C. The Award Is Not Based on Nonfacts
We construe the Union's contention that the Arbitrator's award is "not based on the evidence submitted and testified to" as a contention that the award is based on nonfacts. Exceptions at 1. To establish that an award is based on a nonfact, the party making the allegation must demonstrate that the central fact underlying the award is clearly erroneous, but for which a different result would have been reached. See, for example, U.S. Department of Defense, Defense Mapping Agency, Hydrographic/Topographic Center and American Federation of Government Employees, Local 3407, 44 FLRA 103, 106 (1992). The Union disputes certain arbitral findings, but has not established that the findings were central facts underlying the award or were clearly erroneous. Moreover, even if the Arbitrator made an incorrect finding, for example, by stating that two supervisors testified rather than one, the Union has not demonstrated that but for such a finding, the Arbitrator would have reached a different result. Therefore, the Union has not demonstrated that the award is based on a nonfact. Instead, this exception constitutes mere disagreement with the Arbitrator's findings of fact and evaluation of the evidence and provides no basis for finding the award deficient. See, for example, U.S. Department of Defense, Dependents Schools, Mediterranean Region and Overseas Federation of Teachers, AFT, AFL-CIO, 47 FLRA 3, 9 (1993); Department of Veterans Affairs, Waco, Texas and American Federation of Government Employees, Local 2571, 42 FLRA 1109, 1111 (1991).

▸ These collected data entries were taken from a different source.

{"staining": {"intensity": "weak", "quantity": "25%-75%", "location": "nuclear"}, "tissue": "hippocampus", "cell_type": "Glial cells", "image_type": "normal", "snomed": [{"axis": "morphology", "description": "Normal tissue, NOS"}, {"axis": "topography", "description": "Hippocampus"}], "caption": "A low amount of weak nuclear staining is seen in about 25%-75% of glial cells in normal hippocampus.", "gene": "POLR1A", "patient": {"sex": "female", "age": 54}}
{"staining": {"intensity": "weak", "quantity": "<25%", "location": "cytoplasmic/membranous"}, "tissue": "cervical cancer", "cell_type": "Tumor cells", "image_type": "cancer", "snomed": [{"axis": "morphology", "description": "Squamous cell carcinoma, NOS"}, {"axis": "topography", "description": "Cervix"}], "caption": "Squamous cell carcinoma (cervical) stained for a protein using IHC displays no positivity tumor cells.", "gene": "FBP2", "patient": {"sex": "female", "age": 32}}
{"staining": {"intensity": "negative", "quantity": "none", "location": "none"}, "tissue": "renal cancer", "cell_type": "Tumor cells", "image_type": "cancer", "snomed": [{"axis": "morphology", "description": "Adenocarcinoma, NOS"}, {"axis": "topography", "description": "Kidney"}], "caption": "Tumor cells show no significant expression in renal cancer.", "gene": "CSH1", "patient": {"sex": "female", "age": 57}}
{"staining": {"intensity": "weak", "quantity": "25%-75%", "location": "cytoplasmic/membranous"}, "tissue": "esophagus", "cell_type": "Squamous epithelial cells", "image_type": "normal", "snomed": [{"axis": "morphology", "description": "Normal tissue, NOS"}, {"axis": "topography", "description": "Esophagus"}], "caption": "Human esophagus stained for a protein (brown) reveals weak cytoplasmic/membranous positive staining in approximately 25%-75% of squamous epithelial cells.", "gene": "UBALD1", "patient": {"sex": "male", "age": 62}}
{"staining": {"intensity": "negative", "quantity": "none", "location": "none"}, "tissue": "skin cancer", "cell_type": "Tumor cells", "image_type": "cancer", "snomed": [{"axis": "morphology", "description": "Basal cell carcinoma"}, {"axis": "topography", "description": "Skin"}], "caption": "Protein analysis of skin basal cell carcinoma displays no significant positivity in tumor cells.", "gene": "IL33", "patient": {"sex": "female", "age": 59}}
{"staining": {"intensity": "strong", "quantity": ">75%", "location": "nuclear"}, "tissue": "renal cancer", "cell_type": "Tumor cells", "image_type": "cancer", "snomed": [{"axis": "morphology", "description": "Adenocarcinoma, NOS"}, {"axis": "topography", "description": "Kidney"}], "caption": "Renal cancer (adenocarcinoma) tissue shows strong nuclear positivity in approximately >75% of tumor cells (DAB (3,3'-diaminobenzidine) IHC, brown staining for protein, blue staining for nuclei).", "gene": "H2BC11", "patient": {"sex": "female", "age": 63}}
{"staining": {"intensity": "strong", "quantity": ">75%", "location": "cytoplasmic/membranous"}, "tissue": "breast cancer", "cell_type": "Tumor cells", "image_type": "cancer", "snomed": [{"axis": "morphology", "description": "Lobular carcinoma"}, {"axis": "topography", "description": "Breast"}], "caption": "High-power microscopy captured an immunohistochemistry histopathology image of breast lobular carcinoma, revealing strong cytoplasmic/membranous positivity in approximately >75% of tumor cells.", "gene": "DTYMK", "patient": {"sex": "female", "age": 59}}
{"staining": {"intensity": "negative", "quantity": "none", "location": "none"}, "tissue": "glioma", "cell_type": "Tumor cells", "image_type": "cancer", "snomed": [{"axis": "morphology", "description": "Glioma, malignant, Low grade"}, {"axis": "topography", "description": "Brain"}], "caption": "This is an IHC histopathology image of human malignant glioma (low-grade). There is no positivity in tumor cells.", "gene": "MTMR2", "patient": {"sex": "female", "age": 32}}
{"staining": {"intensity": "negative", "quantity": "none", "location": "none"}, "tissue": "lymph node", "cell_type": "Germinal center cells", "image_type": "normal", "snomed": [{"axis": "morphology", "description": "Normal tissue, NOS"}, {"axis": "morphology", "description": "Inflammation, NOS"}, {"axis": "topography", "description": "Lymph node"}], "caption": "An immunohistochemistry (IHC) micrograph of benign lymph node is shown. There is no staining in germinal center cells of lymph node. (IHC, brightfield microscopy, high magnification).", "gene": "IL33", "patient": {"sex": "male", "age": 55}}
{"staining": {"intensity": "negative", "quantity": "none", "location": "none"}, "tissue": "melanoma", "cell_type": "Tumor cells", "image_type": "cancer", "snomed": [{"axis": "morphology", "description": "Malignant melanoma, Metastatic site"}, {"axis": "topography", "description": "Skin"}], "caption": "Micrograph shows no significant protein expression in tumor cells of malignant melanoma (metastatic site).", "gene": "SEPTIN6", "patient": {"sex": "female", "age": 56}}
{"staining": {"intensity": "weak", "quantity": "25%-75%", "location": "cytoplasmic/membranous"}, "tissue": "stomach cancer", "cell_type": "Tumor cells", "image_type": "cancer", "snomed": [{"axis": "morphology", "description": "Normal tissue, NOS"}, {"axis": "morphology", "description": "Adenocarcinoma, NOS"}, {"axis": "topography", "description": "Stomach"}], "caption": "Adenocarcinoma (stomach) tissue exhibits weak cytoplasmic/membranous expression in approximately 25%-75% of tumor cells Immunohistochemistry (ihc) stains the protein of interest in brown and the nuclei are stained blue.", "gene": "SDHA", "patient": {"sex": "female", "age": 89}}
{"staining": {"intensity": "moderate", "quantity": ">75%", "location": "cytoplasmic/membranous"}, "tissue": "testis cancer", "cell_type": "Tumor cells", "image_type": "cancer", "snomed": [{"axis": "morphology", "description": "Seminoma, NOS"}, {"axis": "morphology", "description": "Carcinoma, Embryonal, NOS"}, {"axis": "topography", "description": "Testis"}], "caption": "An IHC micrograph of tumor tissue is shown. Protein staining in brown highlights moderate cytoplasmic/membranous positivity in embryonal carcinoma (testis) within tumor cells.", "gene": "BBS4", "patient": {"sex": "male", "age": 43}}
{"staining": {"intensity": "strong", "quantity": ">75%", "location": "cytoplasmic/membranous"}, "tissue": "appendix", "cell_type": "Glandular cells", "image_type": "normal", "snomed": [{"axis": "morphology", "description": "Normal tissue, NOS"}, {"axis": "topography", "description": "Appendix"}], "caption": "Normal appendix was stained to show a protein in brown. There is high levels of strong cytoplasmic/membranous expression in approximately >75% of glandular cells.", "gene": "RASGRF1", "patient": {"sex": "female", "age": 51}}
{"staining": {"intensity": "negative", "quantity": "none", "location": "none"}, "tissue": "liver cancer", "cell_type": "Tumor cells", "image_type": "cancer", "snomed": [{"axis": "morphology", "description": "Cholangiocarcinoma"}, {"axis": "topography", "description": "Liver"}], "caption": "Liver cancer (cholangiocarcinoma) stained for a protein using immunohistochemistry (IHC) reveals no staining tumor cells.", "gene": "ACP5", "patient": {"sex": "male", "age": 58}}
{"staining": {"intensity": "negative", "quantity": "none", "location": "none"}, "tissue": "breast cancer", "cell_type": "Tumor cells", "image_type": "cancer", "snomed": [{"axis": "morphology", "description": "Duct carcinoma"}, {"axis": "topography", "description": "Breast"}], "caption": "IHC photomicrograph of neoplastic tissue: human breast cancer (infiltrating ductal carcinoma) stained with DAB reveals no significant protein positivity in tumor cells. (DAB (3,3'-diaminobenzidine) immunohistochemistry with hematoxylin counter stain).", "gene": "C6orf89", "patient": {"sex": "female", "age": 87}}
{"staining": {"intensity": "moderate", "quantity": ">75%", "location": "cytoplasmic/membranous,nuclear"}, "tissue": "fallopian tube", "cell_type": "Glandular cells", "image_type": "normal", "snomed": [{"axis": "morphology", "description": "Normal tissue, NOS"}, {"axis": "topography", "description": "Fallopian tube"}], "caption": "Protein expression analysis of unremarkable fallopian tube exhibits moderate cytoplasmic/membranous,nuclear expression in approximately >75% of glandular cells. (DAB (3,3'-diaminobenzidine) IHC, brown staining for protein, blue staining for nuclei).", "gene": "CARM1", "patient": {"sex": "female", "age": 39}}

D. The Arbitrator Was Not Required to Consider the Douglas Factors
The Union further claims that the Arbitrator failed to apply the Douglas factors. Contrary to the Union's assertion, the Arbitrator was not required to consider these factors in deciding the matter before him. The so-called Douglas factors were enunciated by the Merit Systems Protection Board (MSPB) in Douglas v. Veterans Administration, 5 MSPR 280 (1981). These factors essentially constitute guidelines governing the appropriateness of penalties. The Authority has repeatedly held that arbitrators are bound by the same substantive standards as the MSPB only when resolving grievances concerning actions covered by 5 U.S.C. §§ 4303 and 7512. See International Federation of Professional and Technical Engineers, Local 11 and U.S. Department of the Navy, Naval Electronic Systems Engineering Center, Vallejo, California, 46 FLRA 893, 902 (1992); U.S. Department of the Army, III Corps and Fort Hood, Fort Hood, Texas and American Federation of Government Employees, Local 1920, 46 FLRA 609, 613 (1992). Specifically, suspensions of 14 days or less are not covered under 5 U.S.C. §§ 4303 or 7512.